We would also like to thank our contributors and encourage new people to join the project. PyPy has many layers and we need help with all of them: PyPy and RPython documentation improvements, tweaking popular modules to run on pypy, or general help with making RPython’s JIT even better.

What is PyPy?

PyPy is a very compliant Python interpreter, almost a drop-in replacement for CPython 2.7. It’s fast (PyPy and CPython 2.7.x performance comparison) due to its integrated tracing JIT compiler.
We also welcome developers of other dynamic languages to see what RPython can do for them.
This release supports:
  • x86 machines on most common operating systems (Linux 32/64 bits, Mac OS X 64 bits, Windows 32 bits, OpenBSD, FreeBSD)
  • newer ARM hardware (ARMv6 or ARMv7, with VFPv3) running Linux,
  • big- and little-endian variants of PPC64 running Linux,
  • s390x running Linux

What else is new?

(since the release of PyPy 5.4 in August, 2016)
There are many incremental improvements to RPython and PyPy, the complete listing is here.
 
Please update, and continue to help us make PyPy better.

Cheers, The PyPy team

[0] We skipped 5.5 since we share a code base with PyPy3, and PyPy3.3-v.5.5-alpha was released last month

Comments

Anonymous wrote on 2016-11-13 01:32:

I am really liking the regular updates!
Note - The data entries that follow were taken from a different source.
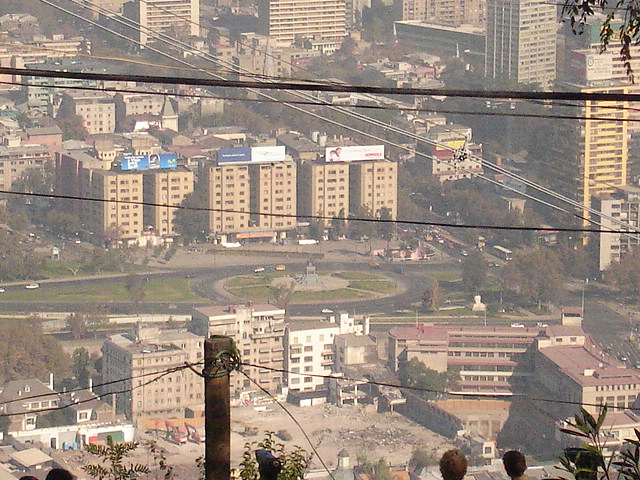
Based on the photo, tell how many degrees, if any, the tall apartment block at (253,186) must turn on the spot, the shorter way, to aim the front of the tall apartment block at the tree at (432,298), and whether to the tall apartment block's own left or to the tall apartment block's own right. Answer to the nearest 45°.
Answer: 0° — it already faces it

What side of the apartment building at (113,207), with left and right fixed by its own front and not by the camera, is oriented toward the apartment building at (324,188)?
left

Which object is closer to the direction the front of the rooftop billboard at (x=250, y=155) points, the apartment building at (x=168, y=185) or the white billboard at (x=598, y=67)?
the apartment building

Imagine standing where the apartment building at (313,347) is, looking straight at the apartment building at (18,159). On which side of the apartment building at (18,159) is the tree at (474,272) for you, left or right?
right

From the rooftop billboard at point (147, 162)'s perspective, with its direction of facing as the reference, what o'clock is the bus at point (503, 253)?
The bus is roughly at 10 o'clock from the rooftop billboard.

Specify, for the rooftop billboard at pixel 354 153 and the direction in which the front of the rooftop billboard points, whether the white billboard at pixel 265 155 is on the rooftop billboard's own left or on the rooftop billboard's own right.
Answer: on the rooftop billboard's own right

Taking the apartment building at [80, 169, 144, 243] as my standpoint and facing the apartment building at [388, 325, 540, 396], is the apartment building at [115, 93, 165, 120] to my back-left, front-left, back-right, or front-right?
back-left

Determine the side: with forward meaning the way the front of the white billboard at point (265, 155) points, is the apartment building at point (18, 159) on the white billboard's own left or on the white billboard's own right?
on the white billboard's own right

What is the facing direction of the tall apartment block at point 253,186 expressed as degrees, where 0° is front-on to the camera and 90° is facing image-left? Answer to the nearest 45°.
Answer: approximately 0°

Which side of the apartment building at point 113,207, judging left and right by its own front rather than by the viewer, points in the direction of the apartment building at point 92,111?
back

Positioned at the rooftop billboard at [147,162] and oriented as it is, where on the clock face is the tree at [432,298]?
The tree is roughly at 11 o'clock from the rooftop billboard.
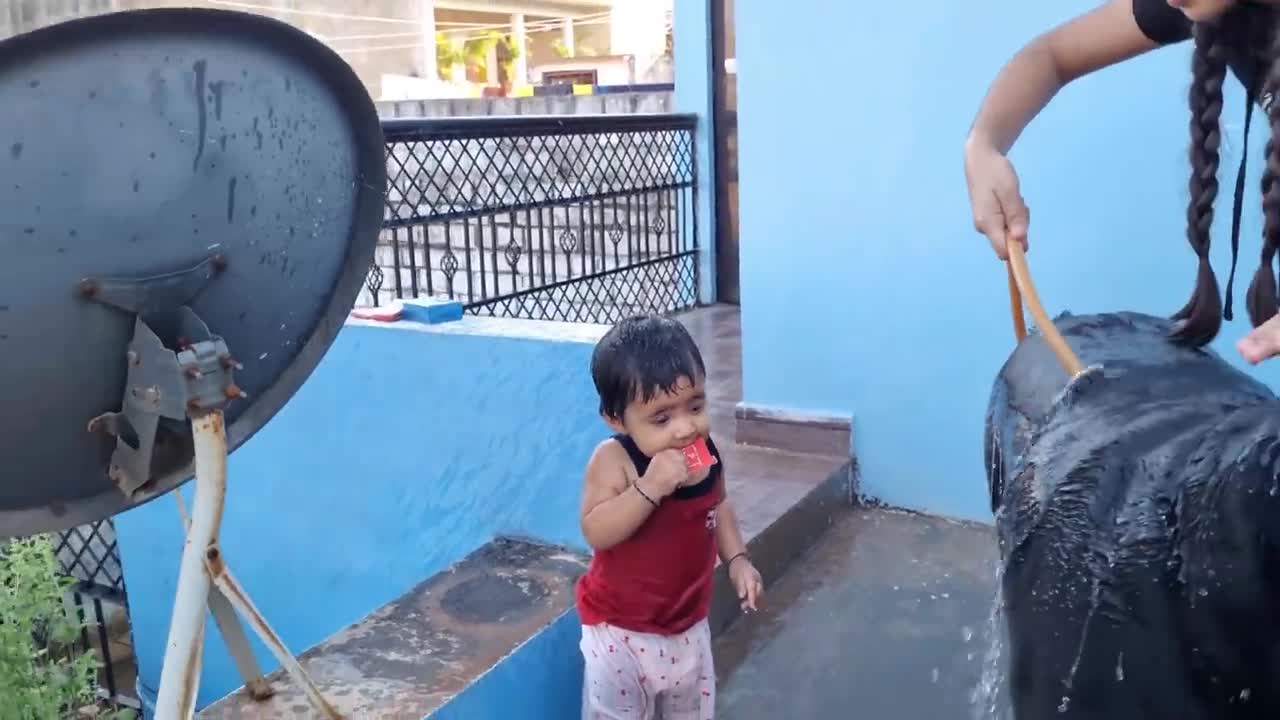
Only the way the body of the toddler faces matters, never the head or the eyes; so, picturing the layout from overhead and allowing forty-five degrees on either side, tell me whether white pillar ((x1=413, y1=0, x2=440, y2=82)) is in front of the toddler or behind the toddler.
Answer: behind

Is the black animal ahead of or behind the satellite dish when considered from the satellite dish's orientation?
behind

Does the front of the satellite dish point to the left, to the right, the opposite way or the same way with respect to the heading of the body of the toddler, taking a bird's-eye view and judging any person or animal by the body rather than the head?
the opposite way

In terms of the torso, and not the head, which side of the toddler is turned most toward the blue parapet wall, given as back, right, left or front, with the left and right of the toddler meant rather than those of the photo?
back

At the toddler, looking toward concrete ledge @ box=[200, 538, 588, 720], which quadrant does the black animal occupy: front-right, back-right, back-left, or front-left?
back-left

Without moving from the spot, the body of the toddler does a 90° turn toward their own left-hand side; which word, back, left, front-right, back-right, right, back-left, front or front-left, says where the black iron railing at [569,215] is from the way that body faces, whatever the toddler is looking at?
front-left

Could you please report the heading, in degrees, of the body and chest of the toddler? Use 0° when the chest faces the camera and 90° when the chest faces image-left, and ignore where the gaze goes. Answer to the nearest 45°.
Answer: approximately 315°

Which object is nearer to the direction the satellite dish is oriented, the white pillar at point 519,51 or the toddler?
the white pillar

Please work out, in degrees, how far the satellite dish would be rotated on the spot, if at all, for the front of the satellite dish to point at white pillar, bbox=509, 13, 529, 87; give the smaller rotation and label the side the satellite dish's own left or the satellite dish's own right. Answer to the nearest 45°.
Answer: approximately 45° to the satellite dish's own right

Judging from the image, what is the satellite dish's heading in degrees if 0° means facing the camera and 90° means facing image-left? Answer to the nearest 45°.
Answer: approximately 135°

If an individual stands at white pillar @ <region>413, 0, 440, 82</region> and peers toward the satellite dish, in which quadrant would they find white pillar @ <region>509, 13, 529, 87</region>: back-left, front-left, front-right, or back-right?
back-left

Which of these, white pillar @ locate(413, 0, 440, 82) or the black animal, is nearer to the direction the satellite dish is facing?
the white pillar
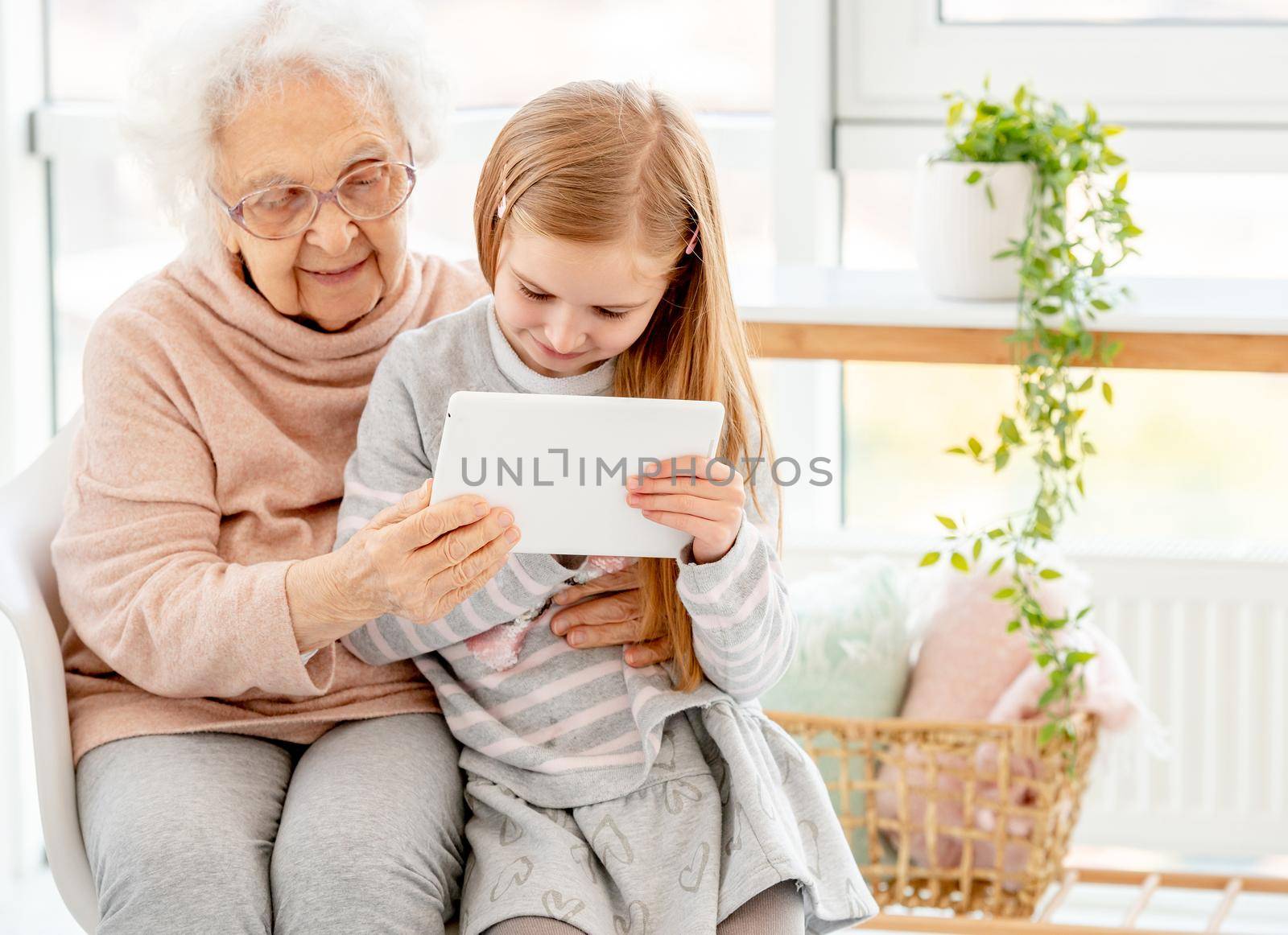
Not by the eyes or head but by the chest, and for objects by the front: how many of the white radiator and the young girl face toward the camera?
2

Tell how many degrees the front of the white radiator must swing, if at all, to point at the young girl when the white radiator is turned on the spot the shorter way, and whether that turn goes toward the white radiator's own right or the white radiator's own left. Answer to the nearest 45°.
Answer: approximately 45° to the white radiator's own right

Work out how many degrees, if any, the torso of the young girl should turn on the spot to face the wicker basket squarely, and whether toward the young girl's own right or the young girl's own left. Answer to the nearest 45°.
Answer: approximately 135° to the young girl's own left

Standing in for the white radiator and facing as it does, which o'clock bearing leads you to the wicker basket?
The wicker basket is roughly at 1 o'clock from the white radiator.

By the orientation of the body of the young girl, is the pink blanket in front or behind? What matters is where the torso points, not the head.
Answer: behind

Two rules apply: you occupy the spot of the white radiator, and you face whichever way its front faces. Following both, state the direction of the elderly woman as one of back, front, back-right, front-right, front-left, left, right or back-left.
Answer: front-right

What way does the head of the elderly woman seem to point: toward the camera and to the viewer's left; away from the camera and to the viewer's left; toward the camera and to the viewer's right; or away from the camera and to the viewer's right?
toward the camera and to the viewer's right

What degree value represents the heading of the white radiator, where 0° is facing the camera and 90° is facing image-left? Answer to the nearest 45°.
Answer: approximately 0°
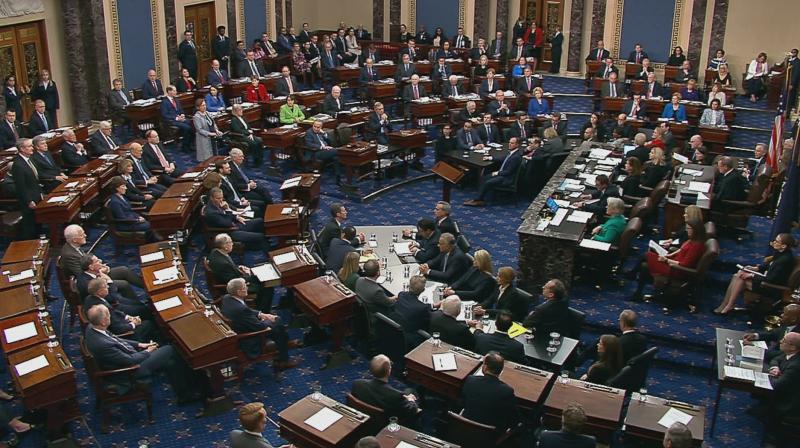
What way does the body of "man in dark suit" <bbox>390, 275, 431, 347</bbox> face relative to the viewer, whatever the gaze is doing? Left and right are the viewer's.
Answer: facing away from the viewer and to the right of the viewer

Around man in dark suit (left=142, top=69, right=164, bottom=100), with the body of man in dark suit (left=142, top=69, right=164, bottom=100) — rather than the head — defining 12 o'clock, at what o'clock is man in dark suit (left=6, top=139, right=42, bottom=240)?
man in dark suit (left=6, top=139, right=42, bottom=240) is roughly at 2 o'clock from man in dark suit (left=142, top=69, right=164, bottom=100).

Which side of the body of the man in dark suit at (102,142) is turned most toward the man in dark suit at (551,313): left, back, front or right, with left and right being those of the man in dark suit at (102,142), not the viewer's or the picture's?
front

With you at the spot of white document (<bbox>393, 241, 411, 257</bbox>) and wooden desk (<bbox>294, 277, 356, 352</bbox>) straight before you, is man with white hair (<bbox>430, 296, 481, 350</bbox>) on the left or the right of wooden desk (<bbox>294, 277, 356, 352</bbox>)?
left

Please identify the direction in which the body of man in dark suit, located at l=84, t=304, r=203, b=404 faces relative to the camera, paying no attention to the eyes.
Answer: to the viewer's right

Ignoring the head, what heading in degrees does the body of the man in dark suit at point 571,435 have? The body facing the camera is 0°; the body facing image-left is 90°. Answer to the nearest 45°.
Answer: approximately 180°

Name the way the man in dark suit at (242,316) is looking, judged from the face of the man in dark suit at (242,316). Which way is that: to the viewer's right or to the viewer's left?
to the viewer's right

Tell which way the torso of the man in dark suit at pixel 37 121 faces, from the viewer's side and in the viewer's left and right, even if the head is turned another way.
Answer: facing the viewer and to the right of the viewer

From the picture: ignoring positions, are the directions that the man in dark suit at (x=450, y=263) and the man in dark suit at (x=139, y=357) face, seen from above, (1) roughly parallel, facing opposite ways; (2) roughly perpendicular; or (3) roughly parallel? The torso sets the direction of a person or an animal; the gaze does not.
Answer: roughly parallel, facing opposite ways

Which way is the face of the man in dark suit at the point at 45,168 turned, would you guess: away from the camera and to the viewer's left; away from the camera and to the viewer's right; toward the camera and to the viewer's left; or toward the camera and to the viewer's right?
toward the camera and to the viewer's right

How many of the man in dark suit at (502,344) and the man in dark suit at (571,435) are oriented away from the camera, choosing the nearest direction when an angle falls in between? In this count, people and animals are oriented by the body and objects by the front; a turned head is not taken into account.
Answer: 2

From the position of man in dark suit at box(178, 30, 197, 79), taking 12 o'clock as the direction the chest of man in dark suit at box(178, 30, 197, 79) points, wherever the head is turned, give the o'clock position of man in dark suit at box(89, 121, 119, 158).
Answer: man in dark suit at box(89, 121, 119, 158) is roughly at 2 o'clock from man in dark suit at box(178, 30, 197, 79).

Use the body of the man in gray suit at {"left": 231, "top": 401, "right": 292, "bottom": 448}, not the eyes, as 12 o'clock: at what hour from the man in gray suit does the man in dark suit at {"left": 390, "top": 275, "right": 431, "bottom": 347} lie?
The man in dark suit is roughly at 12 o'clock from the man in gray suit.

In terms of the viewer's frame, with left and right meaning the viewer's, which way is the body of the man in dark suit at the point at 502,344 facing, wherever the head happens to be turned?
facing away from the viewer

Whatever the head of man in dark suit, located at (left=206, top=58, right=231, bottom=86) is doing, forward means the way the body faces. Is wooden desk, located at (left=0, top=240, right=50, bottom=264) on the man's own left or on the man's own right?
on the man's own right

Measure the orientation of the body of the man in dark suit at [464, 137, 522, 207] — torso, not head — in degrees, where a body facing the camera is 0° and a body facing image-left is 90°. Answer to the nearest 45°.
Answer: approximately 45°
Nice to hear about cpyext and PyQt! Do desktop ui's apps gain alot of performance from being on pypy? Would kivy go faster seeing as it has a large chunk of widgets implemented in python?

Unknown wrote on 2016-11-13 07:09:

All core features in Kivy are implemented in Cython. PyPy is slower with Cython.

Anonymous wrote on 2016-11-13 10:55:

isn't the cpyext going to be the answer for pyQt and cython? Or are you saying pyQt should perform greater?

mathgl wrote on 2016-11-17 07:00:

cpyext make them work instead of faster at the moment.

Unknown wrote on 2018-04-16 07:23:

The python interpreter size is 3.5MB where as pypy intepreter size is almost 40MB. As it has huge size difference it is impossible to replace in embedded projects

Is there any way to reduce it or any suggestions to implement in embedded area.Why is this difference.